Conference: ICML 2026
arXiv: 2507.23511
Code: https://github.com/xiaomi-research/mecat
Area: Audio-Language Understanding / Benchmark Evaluation
Keywords: Fine-grained audio understanding, multi-expert pipeline, open-ended QA, discriminative evaluation metric DATE, ACAV100M

TL;DR

MECAT constructs 20k multi-perspective fine-grained audio captions and 100k open-ended QA using a "multi-expert model + CoT large model reasoning" pipeline, and proposes the DATE metric (harmonic mean of semantic similarity × cross-sample discriminability), enabling, for the first time, stable distinction between generic and detail-accurate audio model outputs.

Background & Motivation

Background: Large Audio-Language Models (LALM) are shifting from closed-set classification/ASR to open-ended audio captioning and QA. Representative benchmarks include AudioCaps, Clotho (human-annotated captions), ClothoAQA, MMAU (QA); mainstream metrics are BLEU/CIDEr/SPICE (surface matching), FENSE (embedding similarity), and LLM-as-judge.

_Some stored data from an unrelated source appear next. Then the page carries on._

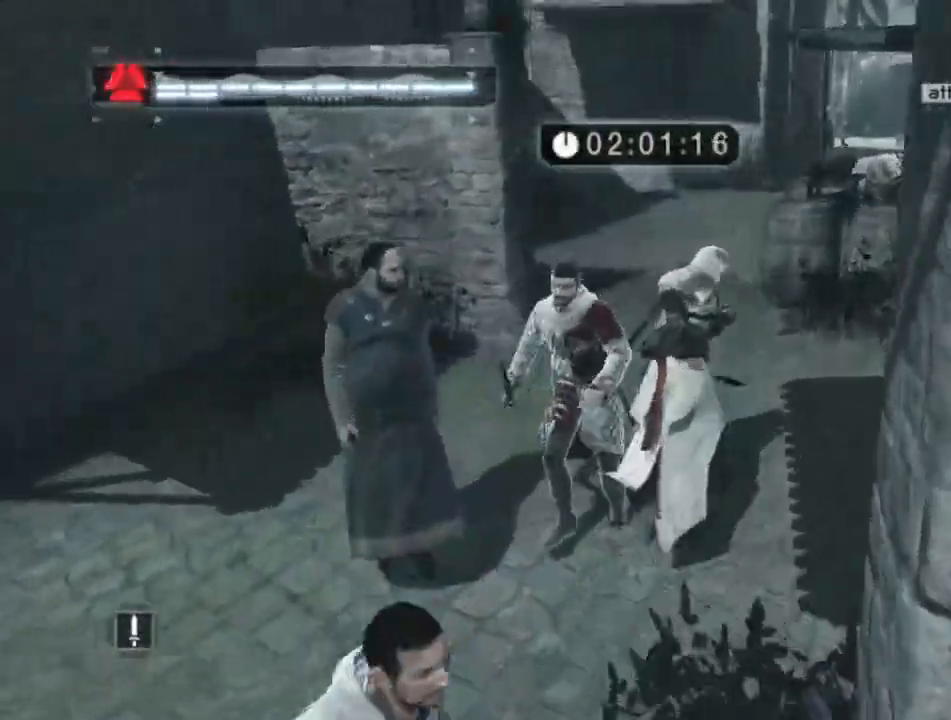
{"keys": ["shift", "space", "w"], "mouse": [], "mouse_move": "still", "events": []}
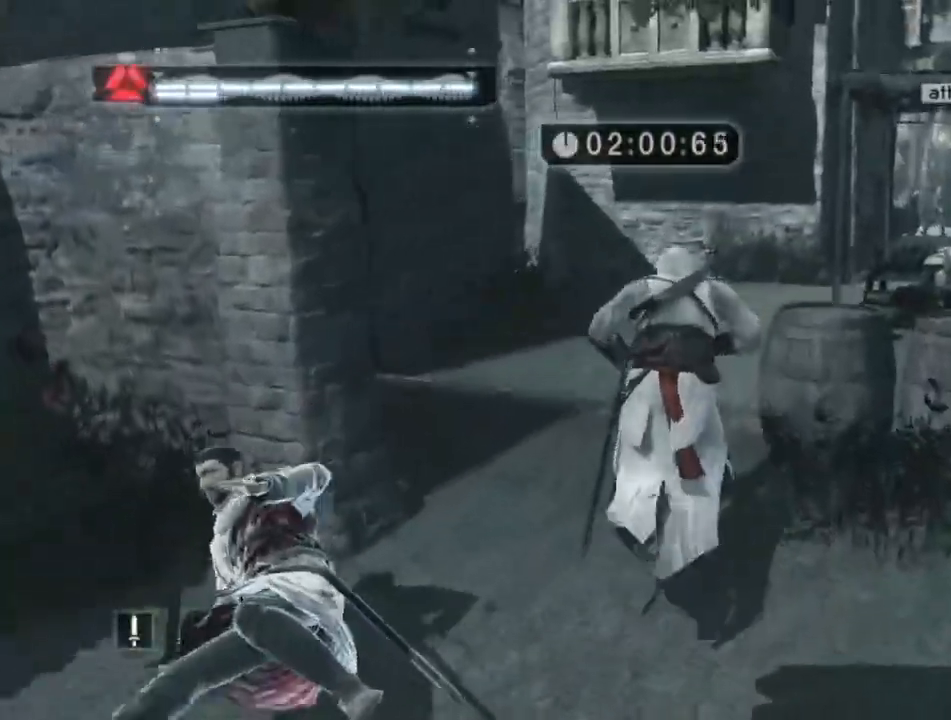
{"keys": ["shift", "space", "w"], "mouse": [], "mouse_move": "still", "events": []}
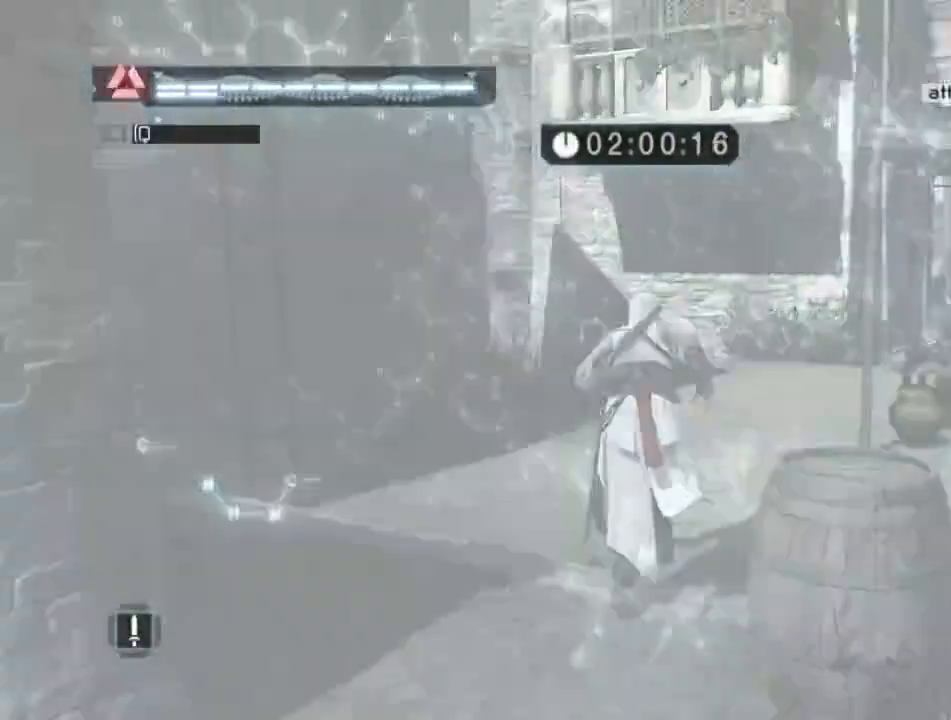
{"keys": ["d", "shift", "space", "w"], "mouse": [], "mouse_move": "right", "events": [[134, "d", "down"]]}
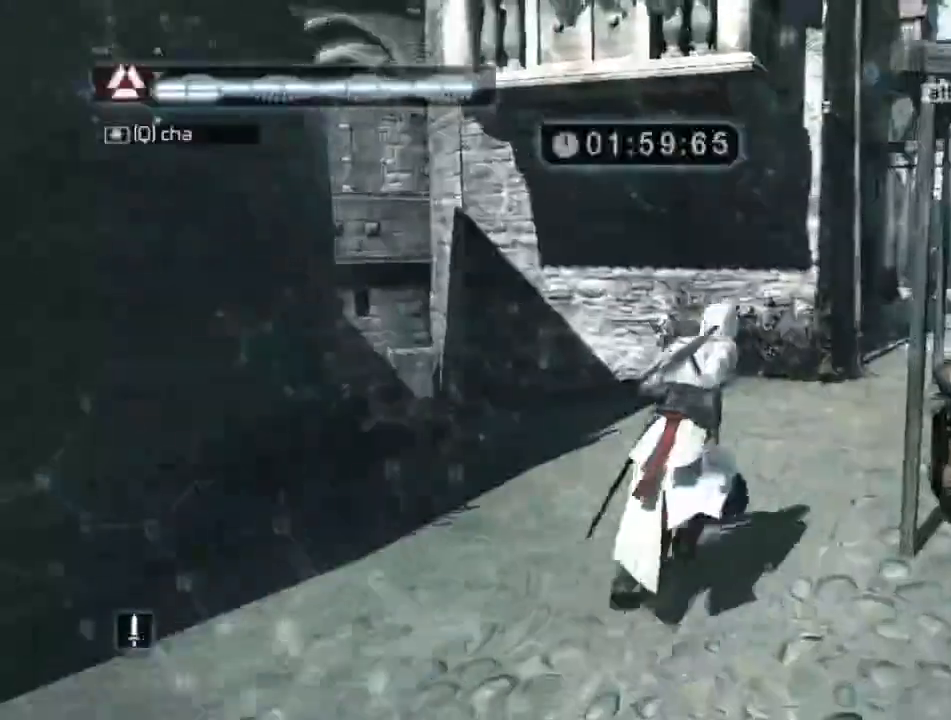
{"keys": ["shift", "w"], "mouse": [], "mouse_move": "still", "events": [[17, "space", "up"], [100, "d", "up"]]}
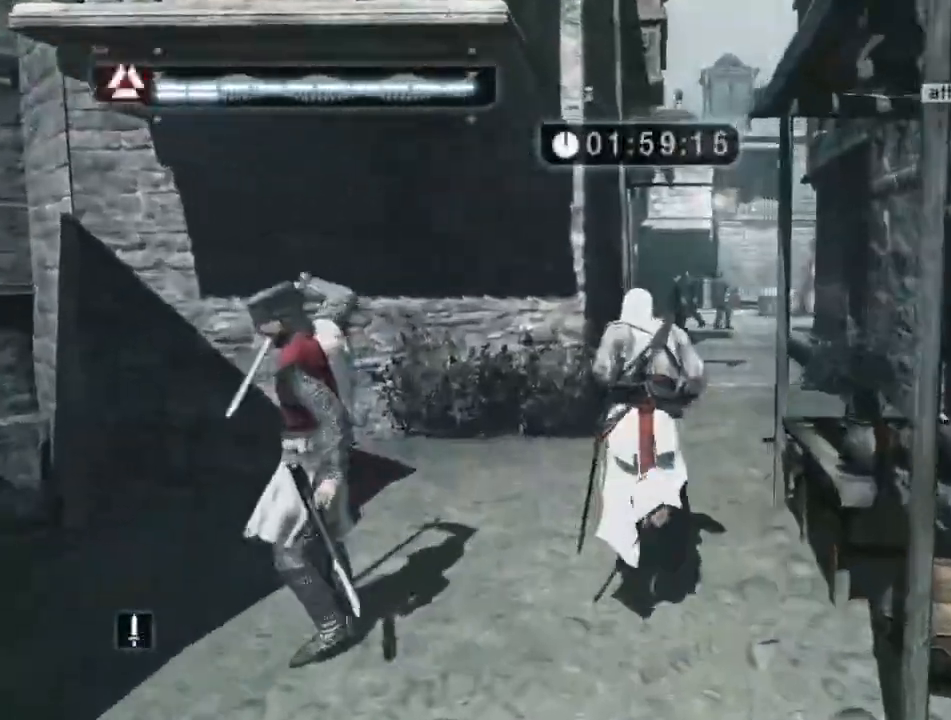
{"keys": ["shift", "space", "w"], "mouse": [], "mouse_move": "still", "events": [[67, "space", "down"]]}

Limitations of Prior Work: (1) Data—Human captions only provide event-level coarse descriptions ("dog barking"); AutoACD / LPMusicCaps use LLMs for automatic annotation, but the input metadata is itself coarse, so granularity is not addressed; QA is mostly yes/no or multiple choice, unable to evaluate open-ended generation. (2) Data sources are highly homogeneous—many benchmarks are derived from AudioSet, leading to severe "one audio, multiple uses" and overestimated model generalization. (3) Metrics—surface matching penalizes paraphrasing; embedding similarity still cannot distinguish between "dog barking, people talking" (generic) and "an excited dog barks briefly in the park while people chat nearby" (detailed); LLM-as-judge is discriminative but costly, slow, and prompt-sensitive.

Key Challenge: To evaluate whether LALMs truly understand audio, (a) multi-perspective and fine-grained reference annotations are needed to allow models to express detail differences; (b) a scalable metric that rewards "detail accuracy" and penalizes "generic" outputs is required. Both are currently lacking.

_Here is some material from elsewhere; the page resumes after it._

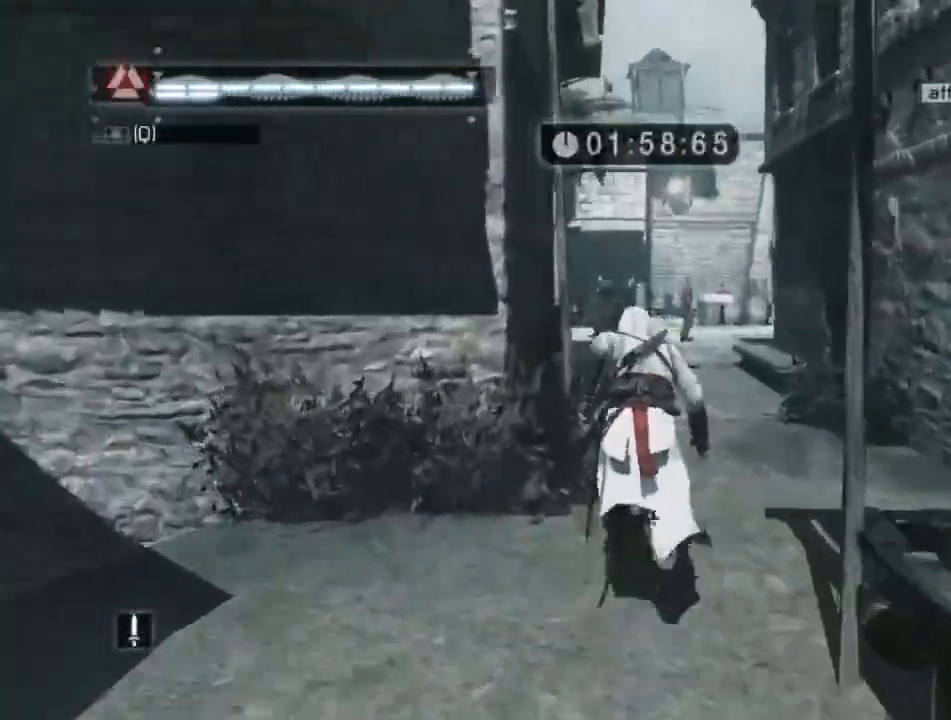
{"keys": ["shift", "space", "w"], "mouse": [], "mouse_move": "still", "events": []}
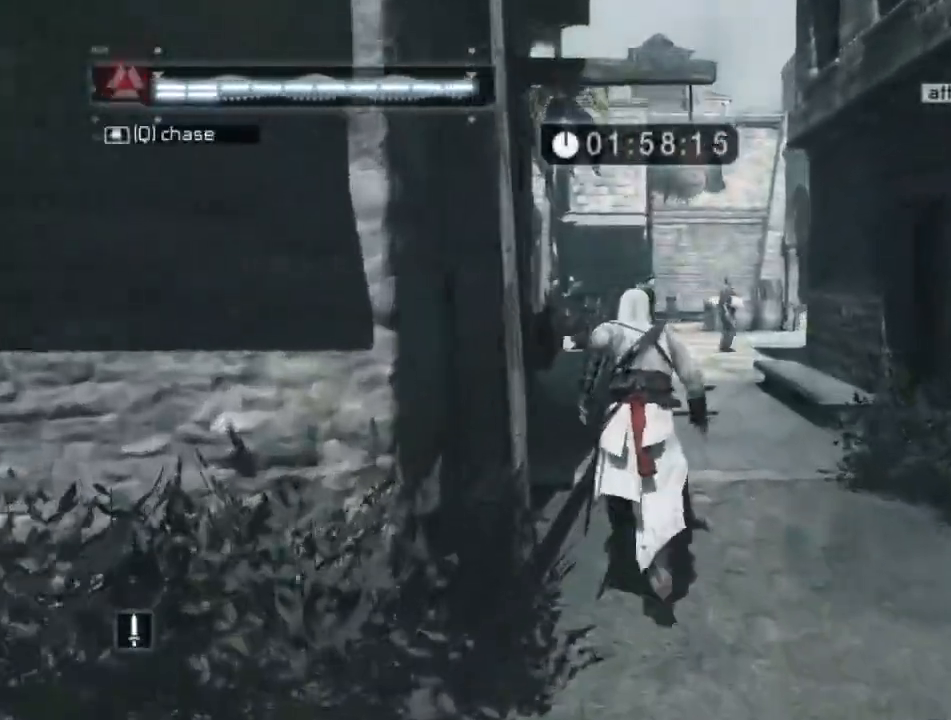
{"keys": ["shift", "space", "w"], "mouse": [], "mouse_move": "still", "events": []}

Goal: (i) Construct a benchmark with novel data sources, comprehensive domain coverage, and fine-grained captions for audio captioning + QA; (ii) Design an open-ended generation evaluation metric that does not rely on LLM judges but is more discriminative than FENSE; (iii) Systematically evaluate current SOTA LALMs to reveal the true bottlenecks in fine-grained perception.

Key Insight: The authors observe that since single LLM annotation tends to produce coarse descriptions, it is preferable to first use a suite of domain expert models (speech/music/sound events/acoustic attributes) to extract structured analyses, then let an LLM use CoT to synthesize all expert evidence into multi-perspective descriptions; for evaluation, build on Sentence-BERT embeddings with "TF-IDF weighting" and "cross-sample ranking scores," turning one-sided similarity into a "relative matching" discrimination problem.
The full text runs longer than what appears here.